DOS in VMware Player

Secret ninja star 7: The power of Youtube

Believe it or not, videos are a hundred times more powerful for trolling than any amount of text. Because few people have the mental capacity to read long blog rants. But they will watch videos and get ultra-rage when faced with facts, true or not, that humiliate their favorite software. You should use a balanced mix of news snippets that seem reasonable as well as rants by USI-riddled people narrating to their camera about things they barely understand and yet feel arrogant enough to babble about. Nothing like a combination of some company's CTO speeches about the business practices of their chief rival and barely intelligible responses by 14-year-old boys pretending to be young techies. The videos should be lame, unfunny, annoying, badly choreographed. The message is less important, but if they can manage to strike a nerve, that's good too.
To find relevant material quickly, look for videos that have re: and response in their title plus the related software, the Latin word versus (or vs.) that indicates would-be comparison, mega-zoom face-in-the-camera litanies, and videos with a lot of dislike votes.

Nukelar weapon: Use with caution!

Now the best part. If you're really keen on annoying those fanboys, you should write your own personal blog entry, rant about it, curse, spit and foam, then disable comments or allow comments but never publish them. You should also use a blogging service that looks cheap. Your post should appear as if someone with a reduced mental quotient got hold of a secret keyboard and spilled their share of angst before being detected.
Then, send that to your fanboy victim to let them know your precious opinion is out there, refuting all the facts they gave you and re-emphasizing how right and correct and awesome you were in the first place. Again, normal people will disregard your oligophrenic piece of prose as a classic Internet turd, but the fanboys will take grudge forever. I've shared many a joyous moment reading various forums where even simple, obvious, blatant jokes made with the most lighthearted and benevolent intentions were greeted with so much hate and zeal that you really start wondering about the planet as a whole. Mac boards lead, I must admit.
so then i installed unubtu and tried to run explorer on it, but it threw an error. i mean wtf! i never had problems like these on windows. my computer just rebooted and i was downloading this softwaer to get the icons. all this talk about linux makng it big on desktop, forget it. never gonna happen. and this spying in kernel, what about that. this is bullcrap, im going back.

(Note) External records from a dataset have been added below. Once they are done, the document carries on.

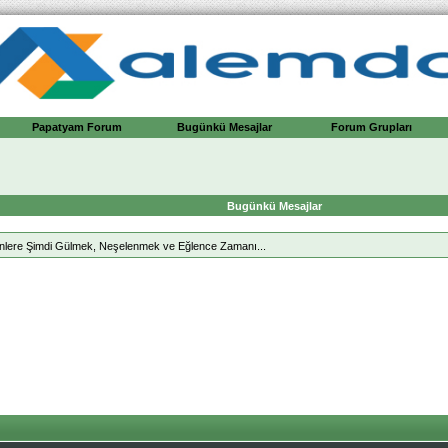
Papatyam Forum
Bugünkü Mesajlar
Forum Grupları
Bugünkü Mesajlar
lere Şimdi Gülmek, Neşelenmek ve Eğlence Zamanı...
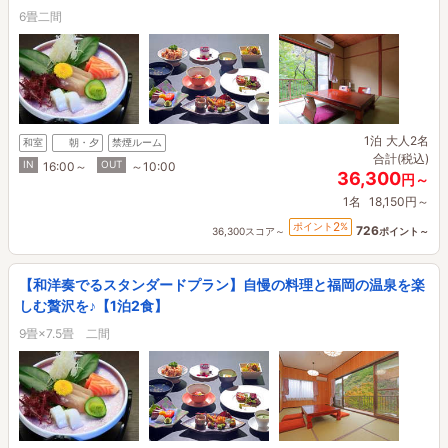
6畳二間
1泊
大人2名
和室
朝・夕
禁煙ルーム
合計(税込)
IN
OUT
16:00～
～10:00
36,300
円～
1名
18,150円～
2
ポイント
%
726
36,300スコア～
ポイント～
【和洋奏でるスタンダードプラン】自慢の料理と福岡の温泉を楽
しむ贅沢を♪【1泊2食】
9畳×7.5畳 二間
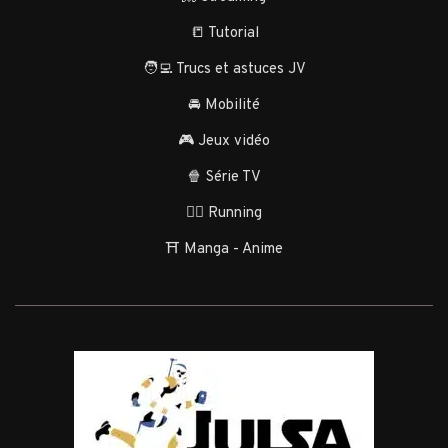
📒 Tutorial
🧑‍💻 Trucs et astuces JV
🚘 Mobilité
🎮 Jeux vidéo
🍿 Série TV
🏃‍♂️ Running
⛩️ Manga - Anime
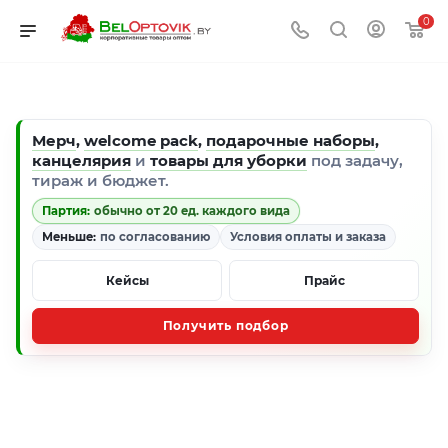
0
Мерч
,
welcome pack
,
подарочные наборы
,
канцелярия
и
товары для уборки
под задачу,
тираж и бюджет.
Партия:
обычно от 20 ед. каждого вида
Меньше:
по согласованию
Условия оплаты и заказа
Кейсы
Прайс
Получить подбор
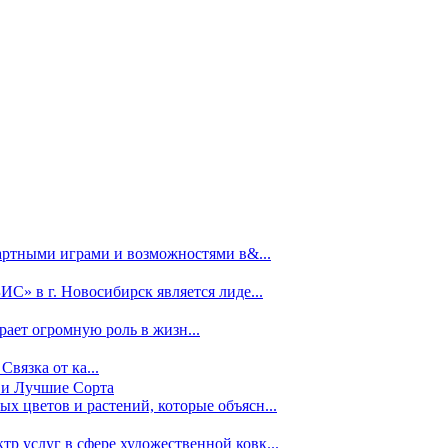
зартными играми и возможностями в&...
» в г. Новосибирск является лиде...
ает огромную роль в жизн...
Связка от ка...
 и Лучшие Сорта
х цветов и растений, которые объясн...
р услуг в сфере художественной ковк...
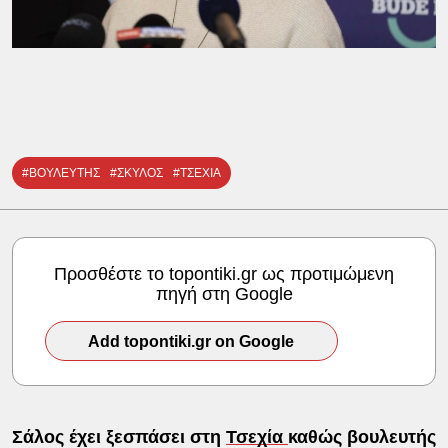
#ΒΟΥΛΕΥΤΗΣ
#ΣΚΥΛΟΣ
#ΤΣΕΧΙΑ
Προσθέστε το topontiki.gr ως προτιμώμενη
πηγή στη Google
Add topontiki.gr on Google
Σάλος έχει ξεσπάσει στη
Τσεχία
καθώς βουλευτής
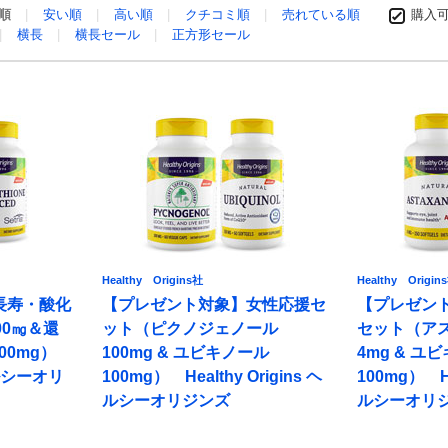
め順
安い順
高い順
クチコミ順
売れている順
購入
横長
横長セール
正方形セール
Healthy Origins社
Healthy Origin
長寿・酸化
【プレゼント対象】女性応援セ
【プレゼン
00㎎＆還
ット（ピクノジェノール
セット（ア
00mg）
100mg & ユビキノール
4mg & ユ
 ヘルシーオリ
100mg） Healthy Origins ヘ
100mg） He
ルシーオリジンズ
ルシーオリ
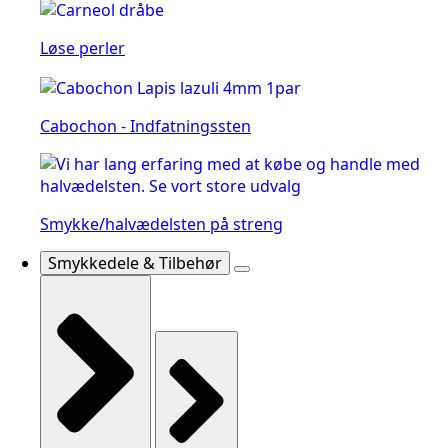
Løse perler
Cabochon - Indfatningssten
Smykke/halvædelsten på streng
Smykkedele & Tilbehør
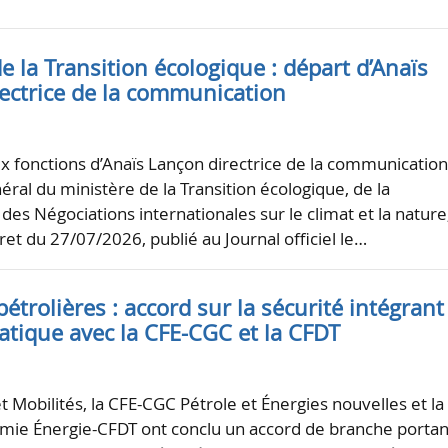
e la Transition écologique : départ d’Anaïs
rectrice de la communication
aux fonctions d’Anaïs Lançon directrice de la communicatio
éral du ministère de la Transition écologique, de la
 des Négociations internationales sur le climat et la nature
et du 27/07/2026, publié au Journal officiel le…
pétrolières : accord sur la sécurité intégrant
atique avec la CFE-CGC et la CFDT
t Mobilités, la CFE-CGC Pétrole et Énergies nouvelles et la
mie Énergie-CFDT ont conclu un accord de branche portan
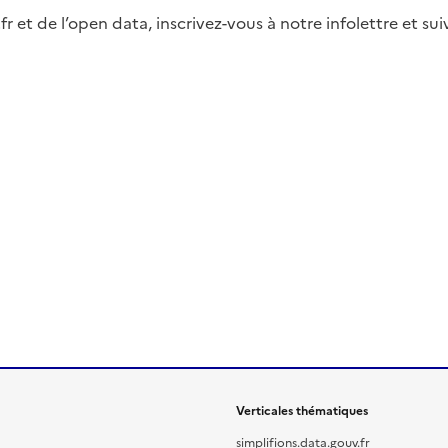
fr et de l’open data, inscrivez-vous à notre infolettre et s
Verticales thématiques
simplifions.data.gouv.fr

And that's all. This is the ultimate strategy that should help you get those fanboys worked up. It's like rough parenting. It's all for the better cause. Or some cause. Maybe. Either way, you win, which is the important thing here. Loving software is all nice and well, but there's a limit to how much enamored and emotionally attached you can be to a bunch of code.
Well, hopefully this blissful piece of article has taught you some useful tips that should bring you much rejoicing. Remember, you must exercise flexibility with your ideas and never falter, even when faced with ultimate zeal. It is important to innovate, have a backup plan ready, as well as be persistent and consistent in your trolling. Do not laugh, break down or show compassion. And you must never give up. It's all for the greater good. With your help, one day, we might live in the world where fanboyism is restricted to Star Wars versus Star Trek. Now, there's a tricky topic.